I'm a big fan. Have invested in over 100 companies through FundersClub/Wefunder/Angel.co over the last 4 yrs. Most of them YC companies. Startup investing is a long game, don't really expect meaningful returns until the 7 to 10 yr timeframe. Have backed off a bit recently with a need for more liquidity (kids entering college in the next few years).
Not the parent, but open source seems like a terrible investment if you expect a return, but I think we definitely need to figure out how to fund open source, given how much benefit it brings to our industry.
I would be super interested in a Kickstarter for open source, though I wonder if it would suffer from the same issues that Kickstarter itself suffers from (lots of ambitious projects, most not being delivered on time).
> I would be super interested in a Kickstarter for open source, though I wonder if it would suffer from the same issues that Kickstarter itself suffers from (lots of ambitious projects, most not being delivered on time).
I signed up for your site already, I'm interested in seeing where this goes. I'm particularly interested in funding libraries, rather than finished products.
Kickstarter still does fine, despite this problem, but it has lead to people using Kickstarter as the final fundraising for manufacturing, which doesn't make a tonne of sense for software.
One option is a milestone-based system where the project author splits the work up into various chunks, and the funding gets released as they are done (as voted on by contributors within a few days of completion?) where if things start diverging too much from expectations the funding stops?
One thin that may be interesting besides developer-driven proposals, but community-driven requests. Sort of how bounties exist already, but potentially on a different scale. People could put their money where their mouth is and pre-commit to their dream open source self-hosted whatever. Maybe even pre-committing money to specific features.
Something like Patreon could exist for software people if people want to fund a maintainer, though that's less clear.
Thanks for signing up! You've raised more questions than I can answer but it gives things to think about.
I've thought about the milestone system (it was the first thing that came to my mind) but do consensus based software have unchanging requirements? More importantly how is consensus reached?
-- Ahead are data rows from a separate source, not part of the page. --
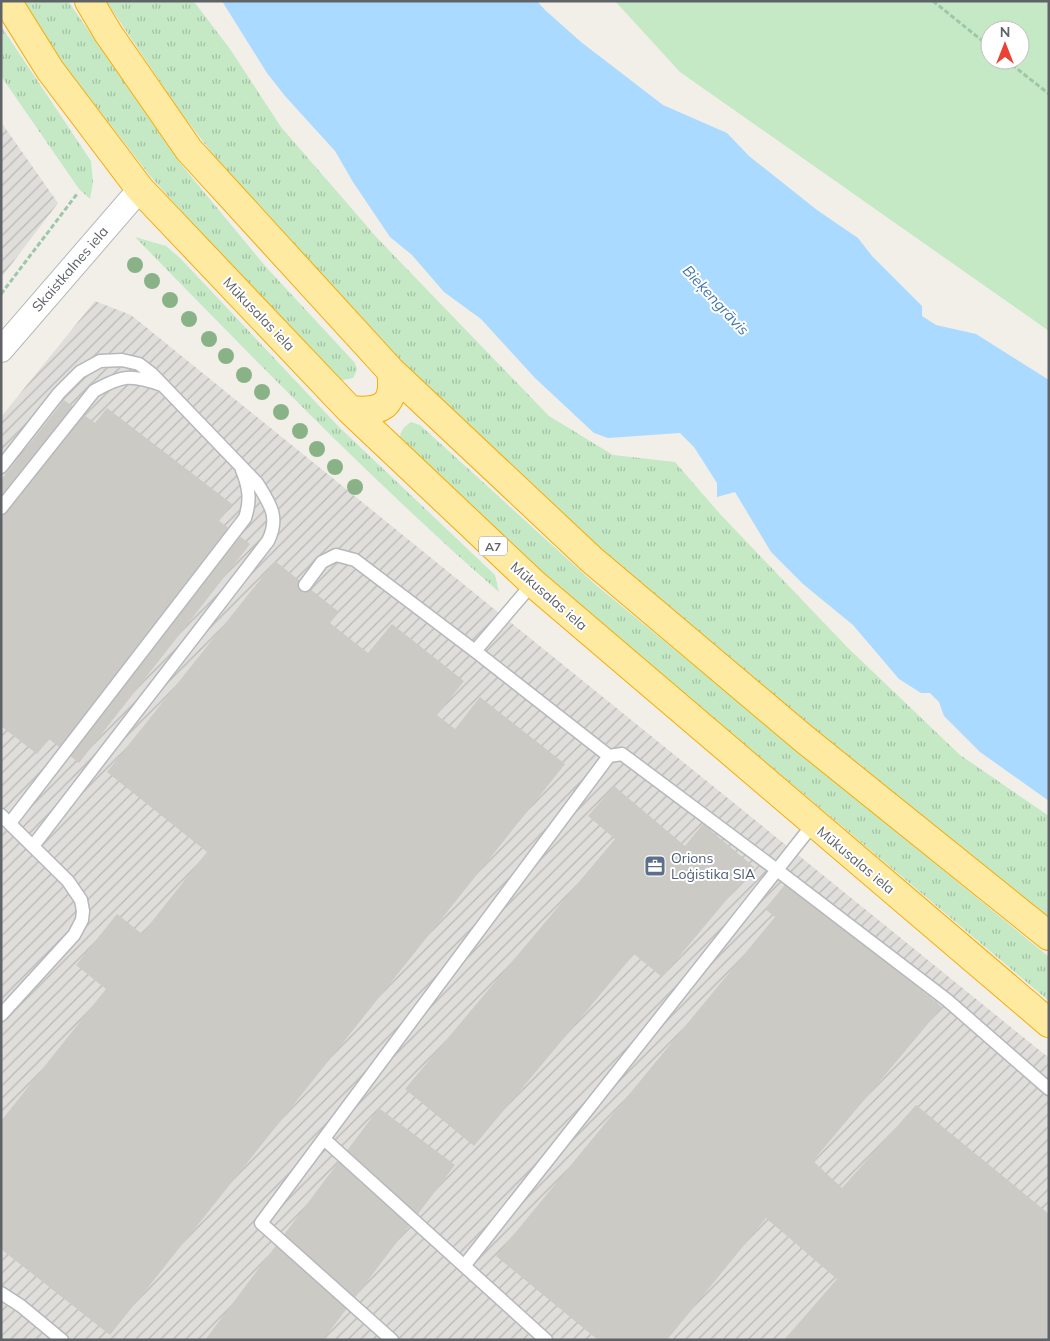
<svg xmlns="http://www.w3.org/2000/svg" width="1050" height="1341" font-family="Mulish,sans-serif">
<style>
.industrial{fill:url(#industrial-furrows)}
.grass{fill:url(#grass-tufts)}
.garden{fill:#c5e8c5;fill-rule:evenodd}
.water{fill:#aadaff}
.building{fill:#cccac5}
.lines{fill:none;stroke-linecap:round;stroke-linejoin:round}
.service-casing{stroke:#b5b8bc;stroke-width:15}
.minor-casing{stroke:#b5b8bc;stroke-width:26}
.trunk-casing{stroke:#f9ab00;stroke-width:30}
.path{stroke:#9cc7a9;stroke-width:3;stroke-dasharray:5 2.5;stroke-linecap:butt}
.service{stroke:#fff;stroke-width:12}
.minor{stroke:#fff;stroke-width:24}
.trunk{stroke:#feeaa1;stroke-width:28}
.tree{fill:#89b387}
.labels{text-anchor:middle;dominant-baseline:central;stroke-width:4;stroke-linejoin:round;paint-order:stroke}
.shield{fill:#fff;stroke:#8f9295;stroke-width:1}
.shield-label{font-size:12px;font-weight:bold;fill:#5f6368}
.street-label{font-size:14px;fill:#5f6368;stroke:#fff}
.service-label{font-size:14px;fill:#4e5e75;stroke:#fff;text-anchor:start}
.water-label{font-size:15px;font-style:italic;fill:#4174aa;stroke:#fff}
</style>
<defs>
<pattern id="industrial-furrows" width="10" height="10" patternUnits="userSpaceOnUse" patternTransform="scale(1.25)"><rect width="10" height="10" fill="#e0deda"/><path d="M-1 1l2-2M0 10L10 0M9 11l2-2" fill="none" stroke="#b9b8b5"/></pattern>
<pattern id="grass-tufts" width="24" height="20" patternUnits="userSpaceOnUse" patternTransform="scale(1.25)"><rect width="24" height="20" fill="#c5e8c5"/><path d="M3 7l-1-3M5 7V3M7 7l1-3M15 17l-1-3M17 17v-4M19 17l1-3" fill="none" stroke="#a3c0a4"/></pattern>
</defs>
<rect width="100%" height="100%" fill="#f1efe8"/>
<path class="industrial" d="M1,122L58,203L1,278Z
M95,301L131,315L1049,1058V1340H1V417Z"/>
<path class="grass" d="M23,1H68L180,163L266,267L355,363L357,370L353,378L343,380L332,376L242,279L151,177L60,60Z
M106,1H191L195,3L230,49L281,127L378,239L549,416L613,455L675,462L720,514L848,648L960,755L1049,816V921L927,824L578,533L336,301L243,194L179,110Z
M1,26L91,161L93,182L90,199L79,189L1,76Z
M135,237L166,246L180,258L339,427L495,575L499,592C371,480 253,358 135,237Z
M411,422L420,425L596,585L1049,957V1001L798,789L577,605L400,444C399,433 402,428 411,422Z"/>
<path class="garden" d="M615,1H1049V331L680,72ZM990,30H1020V60H990Z"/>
<path class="water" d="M222,1H537L545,10L581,42L663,105L727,133L749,156L817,210L858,238L872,256L922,306V316L936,325L976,334L1049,380V801L980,752L944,716L939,702L930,693H921L899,679L853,625L803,584L771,552L735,492L717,497V483L694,447L680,433L608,438L594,433L535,378L481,319L444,292L412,255L390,237L353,182L335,151L285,96L267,73Z"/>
<path class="building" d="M64,400L95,423L107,408L232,504L219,521L250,544L79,763L49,739L37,754L1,726V480Z
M275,561L339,612L330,623L368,653L392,624L464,681L437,715L455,729L480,697L565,764L110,1335L1,1249V1121L106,989L76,965L117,914L142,934L207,852L107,772Z
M614,786L685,846L703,824L754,867L662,977L634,954L474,1146L405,1089L615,839L588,816Z
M788,881L942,1007L813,1161L842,1188L916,1105L1049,1214V1340H784L837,1279L766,1218L667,1340H598L496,1256L775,917L765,909Z
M379,1108L455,1165L323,1340H205Z"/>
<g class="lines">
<g class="service-casing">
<path id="service" d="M1,467L59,393L80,372L100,361L122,360L139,364L152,374L257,483C270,504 280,517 268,541L33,846
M1,508L94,391C122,375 131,374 162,385
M305,585L322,562L336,555L355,560L475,651L609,756
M475,651L533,583
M1,815L68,881L81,900L83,911L82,920L74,935L1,1015
M10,823L245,518C251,500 249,487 242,470
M324,1139L546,1340
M464,1266L814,823
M1,1293L21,1306L62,1340
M392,1340L261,1223L609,756L622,754L777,870L947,1000L1049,1089"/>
</g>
<g class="minor-casing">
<path id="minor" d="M1,350L140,189"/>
</g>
<g class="trunk-casing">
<path id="trunk" d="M7,1L50,70L140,189L350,410L533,583L1049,1023
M89,1L108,33L189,150L391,371L592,560L803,738L1049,936
M350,410C382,413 396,406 391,371"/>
</g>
<path class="path" d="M933,1L990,47
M1006,60L1049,94
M1,294L77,194"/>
<use href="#service" class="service"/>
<use href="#minor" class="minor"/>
<use href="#trunk" class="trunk"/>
</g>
<g class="tree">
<circle cx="135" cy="265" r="8"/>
<circle cx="152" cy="281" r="8"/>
<circle cx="170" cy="300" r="8"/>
<circle cx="189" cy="319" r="8"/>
<circle cx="209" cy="339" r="8"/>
<circle cx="226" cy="356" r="8"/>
<circle cx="244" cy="375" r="8"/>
<circle cx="262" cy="392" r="8"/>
<circle cx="281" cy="412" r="8"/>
<circle cx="300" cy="431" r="8"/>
<circle cx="317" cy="449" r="8"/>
<circle cx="335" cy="467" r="8"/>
<circle cx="355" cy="487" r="8"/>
</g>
<defs>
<g id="office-square" transform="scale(1.125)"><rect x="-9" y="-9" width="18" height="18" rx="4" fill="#5c6f8a" stroke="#fff"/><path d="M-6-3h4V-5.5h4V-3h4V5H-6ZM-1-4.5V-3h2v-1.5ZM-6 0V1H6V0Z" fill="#fff"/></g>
</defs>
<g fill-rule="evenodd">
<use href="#office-square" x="655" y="866"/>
</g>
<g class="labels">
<rect class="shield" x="479" y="536.5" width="28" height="19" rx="4"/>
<g class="shield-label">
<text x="493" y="546">A7</text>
</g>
<g class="street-label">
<text transform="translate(70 269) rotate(-49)">Skaistkalnes iela</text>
<text transform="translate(259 314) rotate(46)">Mūkusalas iela</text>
<text transform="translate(549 596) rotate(41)">Mūkusalas iela</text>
<text transform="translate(856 860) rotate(40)">Mūkusalas iela</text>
</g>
<g class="service-label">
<text x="671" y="858">Orions<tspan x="671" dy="16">Loģistika SIA</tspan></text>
</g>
<g class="water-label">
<text transform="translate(716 300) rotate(47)">Bieķengrāvis</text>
</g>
</g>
<rect width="1050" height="1341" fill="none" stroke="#5f6368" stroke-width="5"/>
<g transform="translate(1005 45)"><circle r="24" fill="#ffffff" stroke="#bfc1c3"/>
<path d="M0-4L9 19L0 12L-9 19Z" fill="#ea4335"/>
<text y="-8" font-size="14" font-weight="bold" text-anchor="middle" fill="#5f6368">N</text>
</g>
</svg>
I think that for smaller scope like libraries or plug-ins it makes sense where there is one clear purpose. ex) write a scraper plugin that returns data.
Community driven requests would most likely be function or feature requests. It's exactly how you've described where you can put up a bounty for specific features where a developer will come along and implement it. If it's not worth their time (amount of work is far more than the money raised) than a few things could happen:
- another developer could do it for the purpose of building a portfolio or gathering resumes etc.
- the requester/backer can advertise it to his peers or companies, if it gets enough backing it would entice more developers to work on it.
Finally, the Patreon model where a lone dev or a team will work on maintaining an open source project on an ongoing basis.
It gets me super excited just thinking about the possibilities but I'm grossly overlooking the pitfalls and challenges of bringing people together in the first place.
I'm going to do some brainstorming and maybe lay it out in a blog post this weekend.